WARNING: SOME GRAPHIC MEDICAL PROCEDURES DEPICTED
U.S. Combat Medics mostly from 3.2 Cavalry and newly deployed to Afghanistan, surround the gurneys, five or six per victim, as if they were hungry animals at a feeding trough. Each renders a service; ventilating with a bag-valve-mask device, registering a pulse oximeter, taking blood pressure, assessing pupil size, pushing medications through an IV or just writing down what interventions are being done at precisely what time.
At this point, the facts are sketchy, no one even knows the names of the men, but they are all security workers who either hit a roadside bomb or were attacked by the Taliban while providing protection to a commercial convoy ferrying goods to U.S. military bases in the region. They are the lucky ones so far. Two of their co-workers are already dead, killed in the attack.
While the 3.2 medics are handling the early morning trauma with fitting competence—none possess the calm conviction of Cpt. Matthew Rodgers and Specialist Michael Piegaro, who look like they’re doing nothing more challenging than the New York Times Sunday crossword puzzle.
Both spent the last year working cases like this almost every day—more than more than 350 total in Afghanistan’s most volatile
region. Both are on their way home at the end of their deployments—but have responded to one last call while waiting for transport out.
Rodgers, the Battalion Surgeon attached to the 2nd Infantry Division is from Dupont, Washington and is the medical ringmaster of this event. He moves from table to table assessing the interventions, providing clear direction and advisement to the new medics, many with sweat beading on their foreheads—in what appears to be a combination of heat and intense concentration.
Rodgers is clearly qualified—in one mass casualty incident here, he claims to have treated 13 gunshot wound victims with only one other medic. All of them survived.

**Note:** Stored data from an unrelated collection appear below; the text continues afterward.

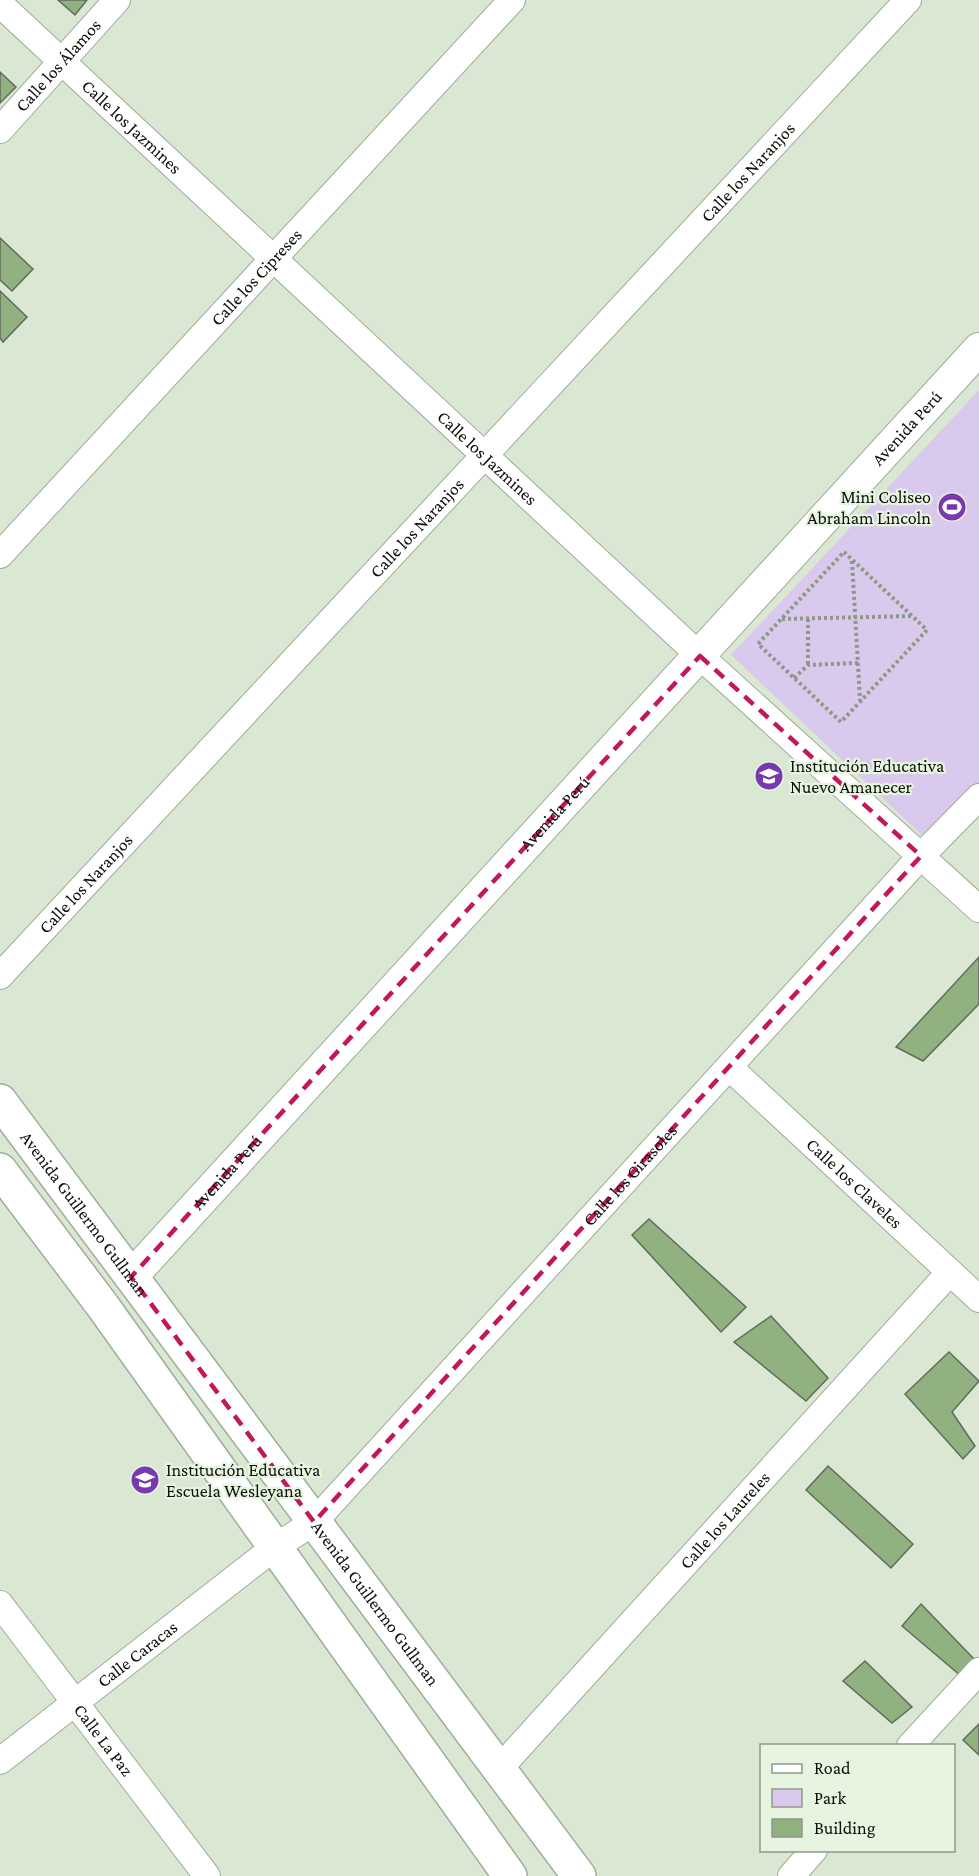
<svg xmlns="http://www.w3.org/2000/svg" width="979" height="1876" viewBox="0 0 979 1876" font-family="'Crimson Pro',serif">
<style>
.green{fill:#d9c9ed}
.building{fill:#91b181;stroke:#606c5a;stroke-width:1.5}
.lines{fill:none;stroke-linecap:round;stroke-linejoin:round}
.minor-casing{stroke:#9fac99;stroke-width:28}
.tertiary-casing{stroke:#9fac99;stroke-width:34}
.primary-casing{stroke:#9fac99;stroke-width:36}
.path{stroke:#8e9889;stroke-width:4;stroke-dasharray:3 3;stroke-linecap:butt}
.minor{stroke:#fff;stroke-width:26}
.tertiary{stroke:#fff;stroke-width:32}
.primary{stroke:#fff;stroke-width:33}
.marked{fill:none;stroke:#c2185b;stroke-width:4.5;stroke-dasharray:12 8;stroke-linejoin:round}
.labels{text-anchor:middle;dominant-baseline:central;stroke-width:4.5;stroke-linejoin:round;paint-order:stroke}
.street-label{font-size:18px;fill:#0b1009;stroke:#e7f5e0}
.poi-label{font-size:18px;fill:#0b1009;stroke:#e7f5e0;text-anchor:start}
</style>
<rect width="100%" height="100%" fill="#dae8d3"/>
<!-- green -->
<path class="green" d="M979,390V787L928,841L731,655Z"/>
<!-- building -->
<g class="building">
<path d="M58,0H87L75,15Z"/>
<path d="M0,72L16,87L0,103Z"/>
<path d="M0,238L33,269L12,291L0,280Z"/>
<path d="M0,291L27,317L3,342L0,338Z"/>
<path d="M979,957V1004L923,1061L896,1047Z"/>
<path d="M649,1219L746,1307L721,1332L632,1235Z"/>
<path d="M771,1316L828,1378L806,1401L734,1342Z"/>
<path d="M949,1352L979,1381L952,1412L975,1446L963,1459L905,1394Z"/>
<path d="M828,1466L913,1544L891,1568L806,1490Z"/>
<path d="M921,1604L975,1660L961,1676L902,1626Z"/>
<path d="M865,1661L912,1707L892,1723L843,1681Z"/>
<path d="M979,1724V1755L963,1740Z"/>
</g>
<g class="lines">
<!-- minor casing -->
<g class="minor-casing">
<g id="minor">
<path id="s1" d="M0,4L700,656L979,909"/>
<path id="s2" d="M0,130L117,0"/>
<path id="s3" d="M0,555L512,0"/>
<path id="s4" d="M0,976L908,0"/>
<path id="s5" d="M729,1067L979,1299"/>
<path id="s6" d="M0,1604L207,1876"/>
<path d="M910,1746L979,1671"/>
<path id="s7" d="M0,1761L275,1547L314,1522L921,856L979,797"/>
<path id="s8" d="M499,1769L950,1272"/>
<path d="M791,1876L814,1850"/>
</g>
</g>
<!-- tertiary casing -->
<g class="tertiary-casing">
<g id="tertiary">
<path id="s9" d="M131,1277L979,349"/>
</g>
</g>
<!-- primary casing -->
<g class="primary-casing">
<g id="primary">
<path id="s10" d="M0,1101L579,1876"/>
<path d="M0,1170L102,1305L510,1876"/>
</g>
</g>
<!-- path -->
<g class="path">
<path d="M844,552L927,630L841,722L758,644Z"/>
<path d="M852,561L860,700"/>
<path d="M782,619L912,616"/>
<path d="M808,619V665"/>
<path d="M794,678L808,665L858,663"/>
</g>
<!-- minor -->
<use href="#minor" class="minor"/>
<!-- tertiary -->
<use href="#tertiary" class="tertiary"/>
<!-- primary -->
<use href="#primary" class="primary"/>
</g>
<!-- marked area -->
<path class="marked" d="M700,656L921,856L314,1522L131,1277Z"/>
<!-- icons -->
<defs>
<g id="stadium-disc" transform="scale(1.5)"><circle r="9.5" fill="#7939ae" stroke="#e7f5e0"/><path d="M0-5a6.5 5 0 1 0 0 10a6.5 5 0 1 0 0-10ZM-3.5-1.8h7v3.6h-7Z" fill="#fff"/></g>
<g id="school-disc" transform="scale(1.5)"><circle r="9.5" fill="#7939ae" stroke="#e7f5e0"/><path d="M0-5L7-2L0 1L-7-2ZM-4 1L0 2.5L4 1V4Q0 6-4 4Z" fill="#fff"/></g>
</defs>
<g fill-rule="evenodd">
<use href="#stadium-disc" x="952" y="507"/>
<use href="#school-disc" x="769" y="776"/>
<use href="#school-disc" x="145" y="1480"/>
</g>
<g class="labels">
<!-- street labels -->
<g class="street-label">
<text stroke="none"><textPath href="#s2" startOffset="87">Calle los Álamos</textPath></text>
<text stroke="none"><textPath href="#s1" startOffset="180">Calle los Jazmines</textPath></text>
<text stroke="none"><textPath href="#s4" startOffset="1098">Calle los Naranjos</textPath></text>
<text stroke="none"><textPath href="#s3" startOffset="378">Calle los Cipreses</textPath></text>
<text stroke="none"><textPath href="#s9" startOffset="1150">Avenida Perú</textPath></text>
<text stroke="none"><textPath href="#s1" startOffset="666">Calle los Jazmines</textPath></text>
<text stroke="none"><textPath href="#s4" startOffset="612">Calle los Naranjos</textPath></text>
<text stroke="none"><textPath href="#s9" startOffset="628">Avenida Perú</textPath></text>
<text stroke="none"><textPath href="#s4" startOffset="126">Calle los Naranjos</textPath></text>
<text stroke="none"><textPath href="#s9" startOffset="142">Avenida Perú</textPath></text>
<text stroke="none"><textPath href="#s7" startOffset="864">Calle los Girasoles</textPath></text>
<text stroke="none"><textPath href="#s5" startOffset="171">Calle los Claveles</textPath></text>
<text stroke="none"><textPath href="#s10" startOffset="141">Avenida Guillermo Gullman</textPath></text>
<text stroke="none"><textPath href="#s8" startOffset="336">Calle los Laureles</textPath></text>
<text stroke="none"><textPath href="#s10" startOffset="627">Avenida Guillermo Gullman</textPath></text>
<text stroke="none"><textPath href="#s7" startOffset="174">Calle Caracas</textPath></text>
<text stroke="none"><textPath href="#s6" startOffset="171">Calle La Paz</textPath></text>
</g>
<!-- poi labels -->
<g class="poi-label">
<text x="931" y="497" text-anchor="end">Mini Coliseo<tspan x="931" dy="21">Abraham Lincoln</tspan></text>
<text x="790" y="766">Institución Educativa<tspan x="790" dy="21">Nuevo Amanecer</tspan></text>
<text x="166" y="1470">Institución Educativa<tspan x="166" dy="21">Escuela Wesleyana</tspan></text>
</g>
</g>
<!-- legend -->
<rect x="760" y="1744" width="195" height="108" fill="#e7f5e0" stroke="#8f998a" stroke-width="1.5"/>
<rect x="772" y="1764" width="30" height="9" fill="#ffffff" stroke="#8f998a" stroke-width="1.5"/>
<text x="814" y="1774" font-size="18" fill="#0b1009">Road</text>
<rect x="772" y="1789" width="30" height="18" fill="#d9c9ed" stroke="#8f998a" stroke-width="1.5"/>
<text x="814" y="1804" font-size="18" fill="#0b1009">Park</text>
<rect x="772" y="1819" width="30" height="18" fill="#91b181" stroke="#8f998a" stroke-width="1.5"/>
<text x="814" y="1834" font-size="18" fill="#0b1009">Building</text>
</svg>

Rodgers offers simple but sage advice.
“I tell them the most important vital sign they can take is their own pulse,” says Rodgers, emphasizing the need for calm.
“For this table here,” he says to those treating the less seriously wounded Afghan, “I know you want to get him more stabilized, but that’s a bird spinning up out there and we have to get him packaged and ready to go…try to find a space blanket, because he’s exposed and hypothermia is a possibility.”
Meanwhile Piegaro, from West Palm Beach, Florida and just 21—is assisting the incoming Doctor, Cpt. John Gartside, pushing a paralytic medication through the patient’s IV—which will make it easier to mechanically ventilate him. While Piegaro’s medical certification level is technically just the civilian equivalent of an EMT Basic, whose normal scope of practice is limited to providing oxygen and minor
Interventions that don’t include medications or anything that breaks the skin such as setting up an IV, his work here more closely resembles that of emergency room MD.
“I work under the guidance the medical license of a PA,” says Piegaro, after the event, “and he’s extremely confidant in my abilities, especially after working so many cases like this over the last year.”
With so much kinetic activity happening here—it might be easy to miss both the minor and major trauma drama worthy of fictional TV programs like ER or Gray’s Anatomy.
For instance when Cpt. Gartside sinks an endotrachial tube into one of the severely injured Afghans, a difficult maneuver requiring both careful positioning and the inflation of a small-balloon catheter to keep it in place, Cpt. Rodgers is concerned it may have gone to deep.
The patient’s stomach is rising with each ventilation rather than his chest, indicating that the oxygen may be pumping into his stomach rather than lungs, which could cause him to vomit and occlude the very airway the medics are attempting to keep open.
While the patient seems to stabilize and his vitals reflect the increased delivery of oxygen Gartside decides to adjust the endotrachial tube by a few millimeters.